As ICE expands family detention at the Dilley facility in Texas, immigrant families — many with deep U.S. roots — face prolonged confinement that raises urgent legal and human rights concerns.

A month after U.S. Immigration and Customs Enforcement (ICE) agents sent a young Ecuadorian mother and her 7-year-old daughter 1,300 miles from their Minnesota home to a massive detention facility, the family was finally released. The experience left lasting physical and emotional scars.

When the bus arrived at a migrant shelter in Laredo, Texas, it dropped off several families carrying bags filled with belongings. The stress of weeks in ICE detention followed the mother and daughter like long shadows on a cold February afternoon. Night after night inside south Texas’ Dilley Immigration Processing Center, the young girl cried and asked why they were being held. “She would tell me, ‘Mom, what crime did I commit to be a prisoner?’ I didn’t know what to tell her,” said the 29-year-old mother, who requested anonymity to protect her immigration case. Her husband had been deported to Ecuador shortly after their detention.

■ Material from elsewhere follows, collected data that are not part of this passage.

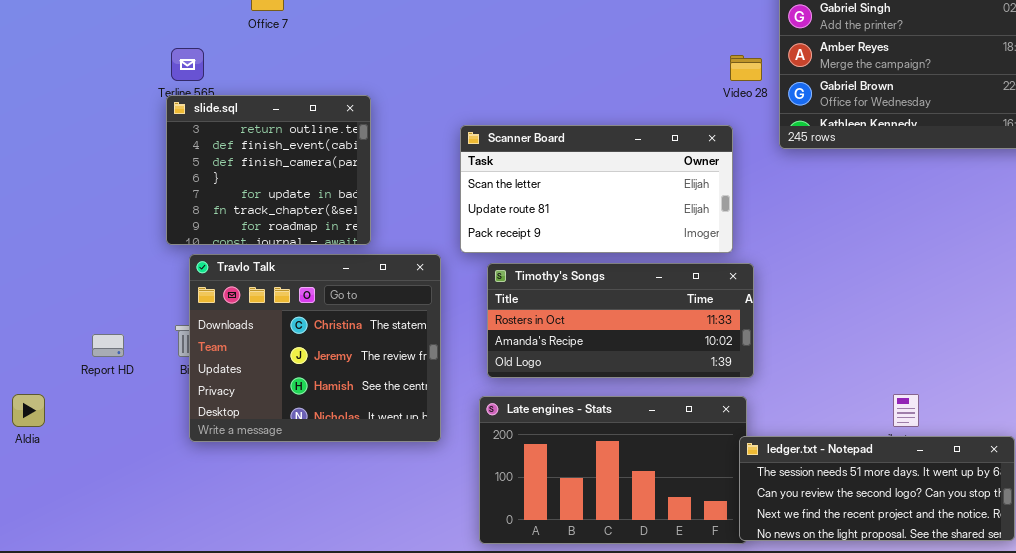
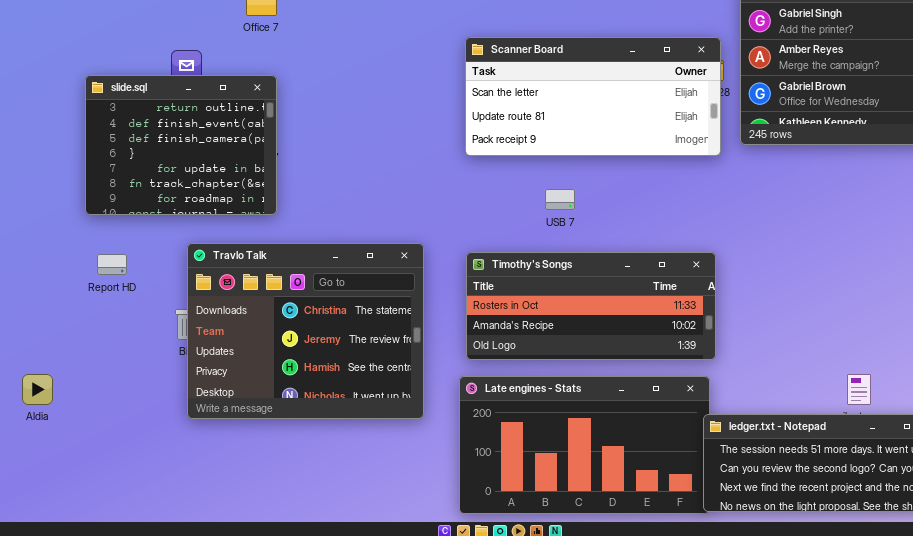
slide.sql: [166,95,371,245] -> [85,75,277,215], moved
Scanner Board: [460,125,733,253] -> [465,37,721,156], moved
Report HD: [92,334,124,357] -> [97,254,127,275], moved

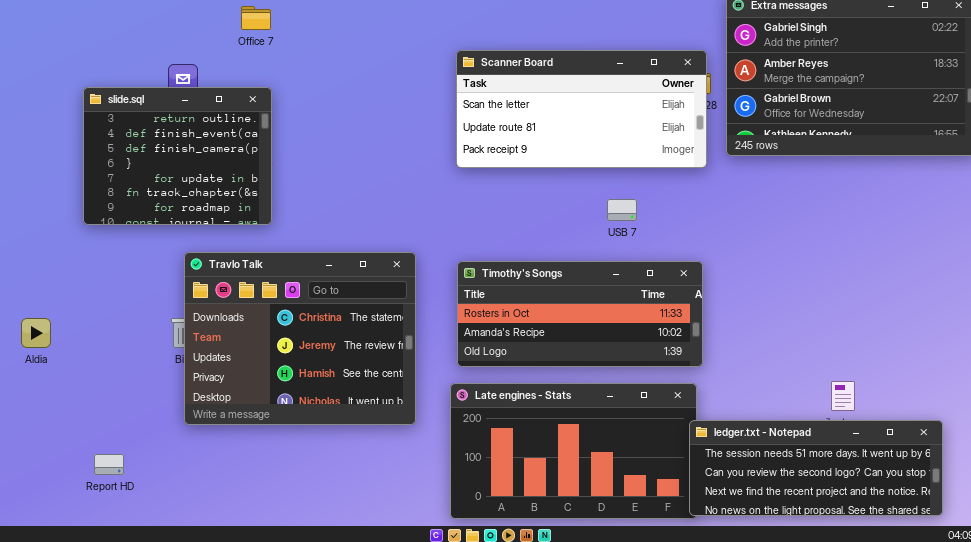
USB 7: [545,189,575,210] -> [607,199,637,221], moved
Report HD: [97,254,127,275] -> [94,454,124,475], moved
Aldia: [22,374,53,405] -> [21,318,51,348], moved

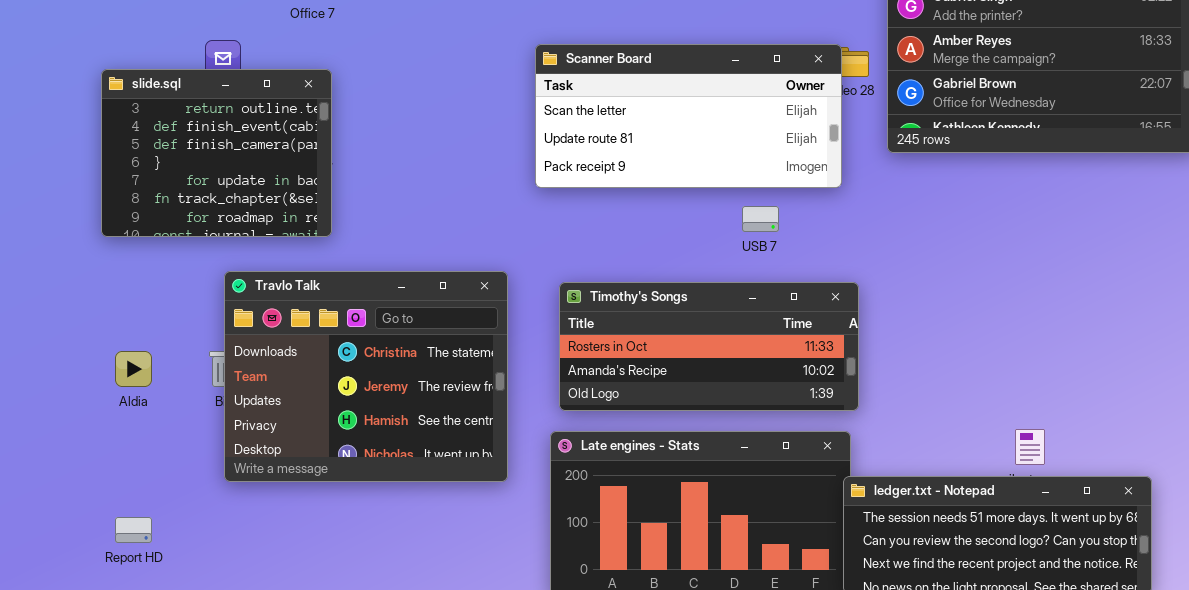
Scanner Board: [456,50,707,168] -> [535,44,842,188], moved
Aldia: [21,318,51,348] -> [115,351,152,387], moved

Images of children in ICE custody alarmed the American public last month when photos showed a 5-year-old boy in Minneapolis wearing a bunny hat and carrying a Spiderman backpack. The child, Liam Conejo Ramos, and his father were sent to Dilley, a detention center surrounded by chain-link fences on a dusty plain about 75 miles south of San Antonio. Unfortunately, Liam’s case is not unique. ICE holds hundreds of children at Dilley, many for months at a time, often with limited access to proper medical care, inadequate food, and lights on 24/7.

Christian Hinojosa, an immigrant from Mexico, described her own experience by phone from Dilley, where she and her 13-year-old son were detained for more than four months. They were recently released and returned to San Antonio, where she works as a health aide. She pointed out that Liam and his father were released after just 10 days due to intervention by members of Congress and a judge. Her son asked, “Mama, what’s the difference between him and us?”

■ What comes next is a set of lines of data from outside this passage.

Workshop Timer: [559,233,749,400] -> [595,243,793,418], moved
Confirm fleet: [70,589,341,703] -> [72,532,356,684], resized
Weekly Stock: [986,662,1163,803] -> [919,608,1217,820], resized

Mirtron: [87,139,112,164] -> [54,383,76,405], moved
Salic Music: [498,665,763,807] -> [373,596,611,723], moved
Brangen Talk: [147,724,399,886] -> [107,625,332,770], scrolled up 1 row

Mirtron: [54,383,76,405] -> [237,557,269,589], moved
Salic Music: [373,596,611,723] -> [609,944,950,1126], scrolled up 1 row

The number of families detained by ICE has risen sharply since last fall, with many children held far beyond the 20-day limit established by longstanding court orders. Many detainees have lived in the U.S. for years, with strong connections to neighborhoods, schools, and workplaces, according to lawyers and observers. Georgetown University law professor Philip Schrag, author of Baby Jails: The Fight to End the Incarceration of Refugee Children in America, said, “Just imagine that you’re a child and you’re taken out of your surroundings and placed in a completely strange environment with locked doors and guards in uniform roaming around.” Schrag also volunteered as a lawyer for Dilley detainees during the Obama administration.

Data from the University of California, Berkeley’s Deportation Data Project, analyzed by the Associated Press, show that ICE booked over 3,800 children into detention during the first nine months of the Trump administration. On an average day, more than 220 children were held, with the majority detained at Dilley for longer than 24 hours. More than half of all Dilley detainees during that period were children, many subjected to substandard living conditions, poor medical care, and constant stress, highlighting ongoing concerns about the treatment of migrant families in ICE custody.